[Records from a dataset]
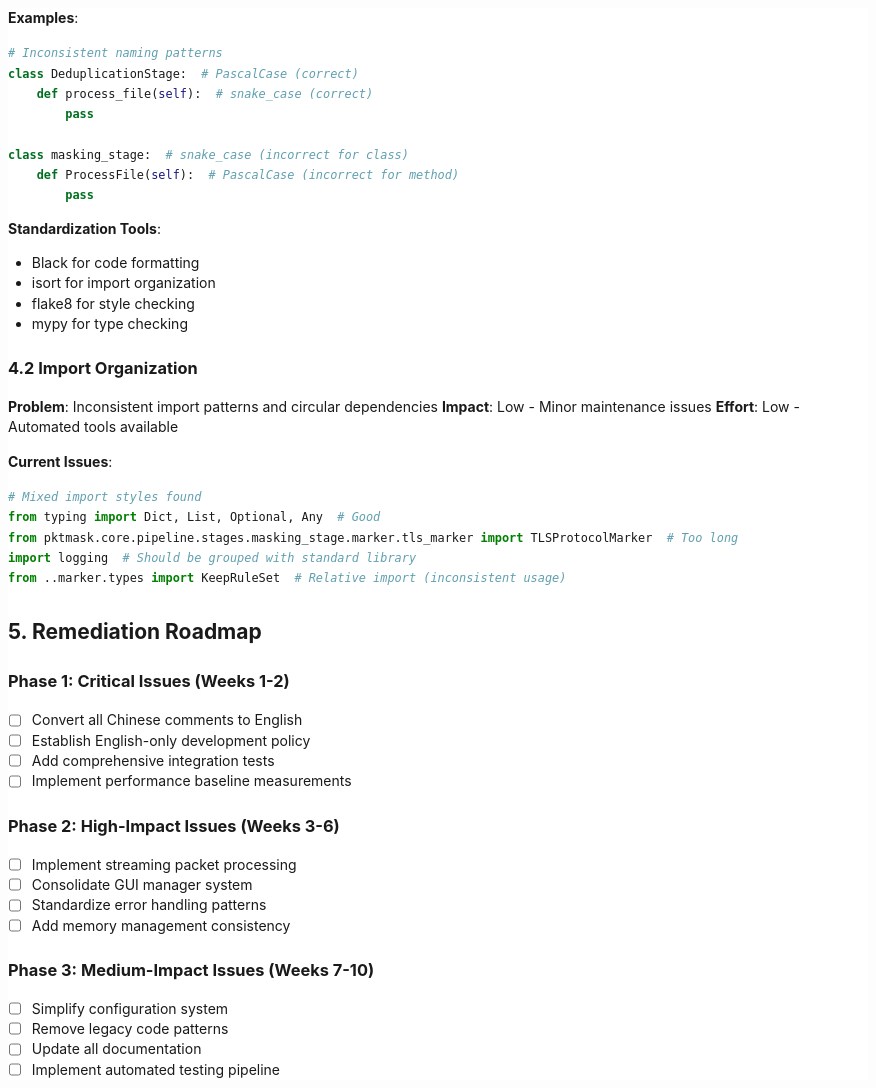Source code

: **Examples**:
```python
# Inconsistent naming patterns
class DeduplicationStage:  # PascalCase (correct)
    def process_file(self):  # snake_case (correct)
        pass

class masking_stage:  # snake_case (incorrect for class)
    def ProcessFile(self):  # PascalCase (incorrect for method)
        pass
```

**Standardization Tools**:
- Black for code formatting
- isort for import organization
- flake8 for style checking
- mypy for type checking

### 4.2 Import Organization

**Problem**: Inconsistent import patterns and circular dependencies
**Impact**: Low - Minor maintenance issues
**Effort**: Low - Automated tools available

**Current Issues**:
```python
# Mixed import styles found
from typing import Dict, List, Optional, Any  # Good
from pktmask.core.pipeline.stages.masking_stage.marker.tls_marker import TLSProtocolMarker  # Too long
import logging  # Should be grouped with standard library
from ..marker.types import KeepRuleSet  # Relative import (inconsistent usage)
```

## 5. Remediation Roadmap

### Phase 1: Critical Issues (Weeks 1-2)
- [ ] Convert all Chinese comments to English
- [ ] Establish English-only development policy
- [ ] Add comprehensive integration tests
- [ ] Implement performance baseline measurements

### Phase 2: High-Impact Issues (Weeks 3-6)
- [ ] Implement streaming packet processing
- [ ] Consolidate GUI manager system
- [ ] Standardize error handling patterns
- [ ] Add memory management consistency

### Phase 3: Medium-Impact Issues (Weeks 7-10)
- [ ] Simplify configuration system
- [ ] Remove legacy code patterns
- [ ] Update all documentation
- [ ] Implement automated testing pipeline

--

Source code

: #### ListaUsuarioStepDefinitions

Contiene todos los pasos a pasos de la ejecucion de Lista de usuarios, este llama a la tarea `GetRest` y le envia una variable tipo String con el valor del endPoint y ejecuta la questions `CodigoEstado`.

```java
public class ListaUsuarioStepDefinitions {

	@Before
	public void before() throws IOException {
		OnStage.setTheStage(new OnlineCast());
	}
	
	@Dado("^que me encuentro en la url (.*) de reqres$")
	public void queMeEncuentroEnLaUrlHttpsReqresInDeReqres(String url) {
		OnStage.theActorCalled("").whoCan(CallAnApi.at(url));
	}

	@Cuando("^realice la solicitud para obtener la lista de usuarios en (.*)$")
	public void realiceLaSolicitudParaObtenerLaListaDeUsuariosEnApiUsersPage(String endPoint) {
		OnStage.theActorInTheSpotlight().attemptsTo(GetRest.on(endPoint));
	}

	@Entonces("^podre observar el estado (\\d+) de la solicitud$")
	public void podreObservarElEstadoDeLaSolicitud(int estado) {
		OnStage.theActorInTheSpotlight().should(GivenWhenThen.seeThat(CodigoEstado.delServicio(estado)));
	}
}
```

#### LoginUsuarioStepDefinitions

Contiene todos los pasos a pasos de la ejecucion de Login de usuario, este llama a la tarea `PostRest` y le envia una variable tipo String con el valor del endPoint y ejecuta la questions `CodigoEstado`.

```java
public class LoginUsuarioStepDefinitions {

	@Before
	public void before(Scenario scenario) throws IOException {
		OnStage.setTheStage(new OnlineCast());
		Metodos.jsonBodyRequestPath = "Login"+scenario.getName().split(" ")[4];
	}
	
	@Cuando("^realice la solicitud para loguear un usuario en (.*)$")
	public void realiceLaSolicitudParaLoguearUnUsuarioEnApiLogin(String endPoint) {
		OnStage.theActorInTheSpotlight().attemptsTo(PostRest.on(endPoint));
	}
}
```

--

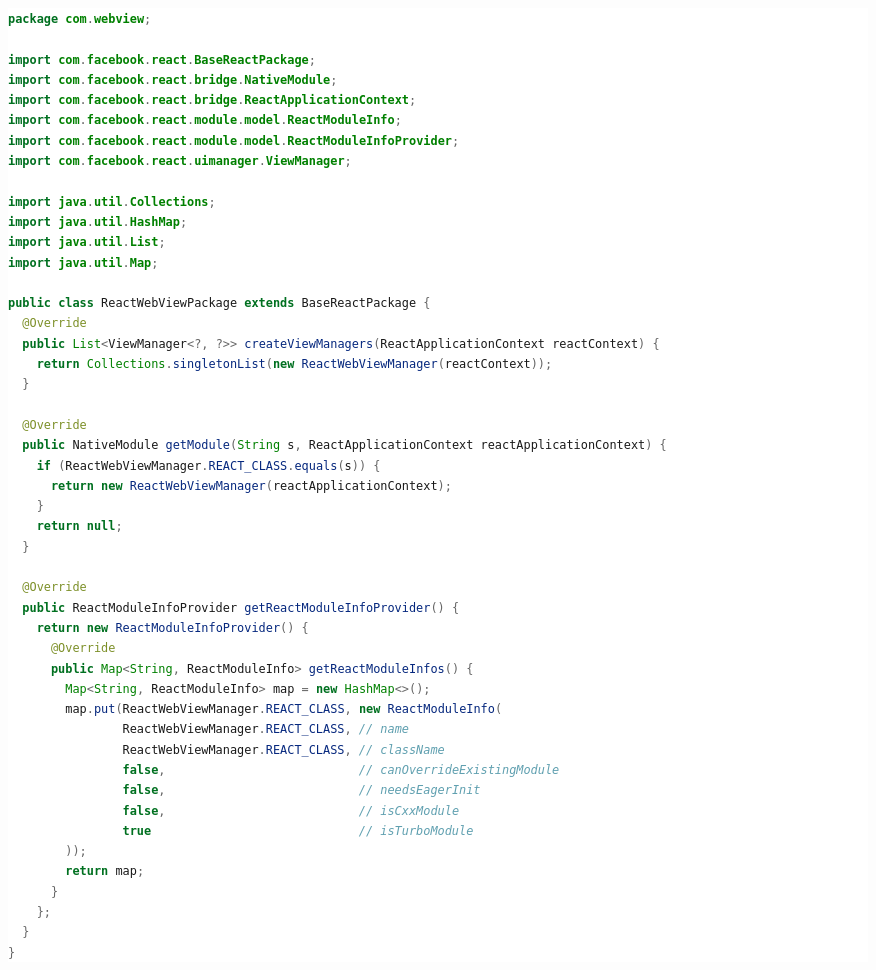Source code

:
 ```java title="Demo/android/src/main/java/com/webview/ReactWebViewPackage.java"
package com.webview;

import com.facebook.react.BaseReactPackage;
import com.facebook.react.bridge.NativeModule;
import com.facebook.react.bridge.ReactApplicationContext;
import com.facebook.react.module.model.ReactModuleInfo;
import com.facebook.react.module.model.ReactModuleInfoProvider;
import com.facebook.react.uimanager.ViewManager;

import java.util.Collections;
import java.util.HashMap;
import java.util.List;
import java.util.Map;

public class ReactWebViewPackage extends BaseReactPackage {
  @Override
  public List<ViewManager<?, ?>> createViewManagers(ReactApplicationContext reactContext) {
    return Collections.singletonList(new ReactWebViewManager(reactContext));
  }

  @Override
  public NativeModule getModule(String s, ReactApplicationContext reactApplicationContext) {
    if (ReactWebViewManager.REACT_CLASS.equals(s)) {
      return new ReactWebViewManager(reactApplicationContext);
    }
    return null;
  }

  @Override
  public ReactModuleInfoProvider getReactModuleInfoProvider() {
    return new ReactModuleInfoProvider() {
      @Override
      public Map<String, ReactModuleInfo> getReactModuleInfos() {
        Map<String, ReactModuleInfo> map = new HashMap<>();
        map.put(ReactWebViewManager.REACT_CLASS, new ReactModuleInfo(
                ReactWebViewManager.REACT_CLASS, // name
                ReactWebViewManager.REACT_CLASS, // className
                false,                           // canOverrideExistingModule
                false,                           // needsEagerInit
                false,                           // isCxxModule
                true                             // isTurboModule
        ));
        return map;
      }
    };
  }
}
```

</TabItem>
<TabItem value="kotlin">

WHAT TO DO → Reproduce each line of the records in which the word "pipeline" appears.

SOLUTION →
from pktmask.core.pipeline.stages.masking_stage.marker.tls_marker import TLSProtocolMarker  # Too long
- [ ] Implement automated testing pipeline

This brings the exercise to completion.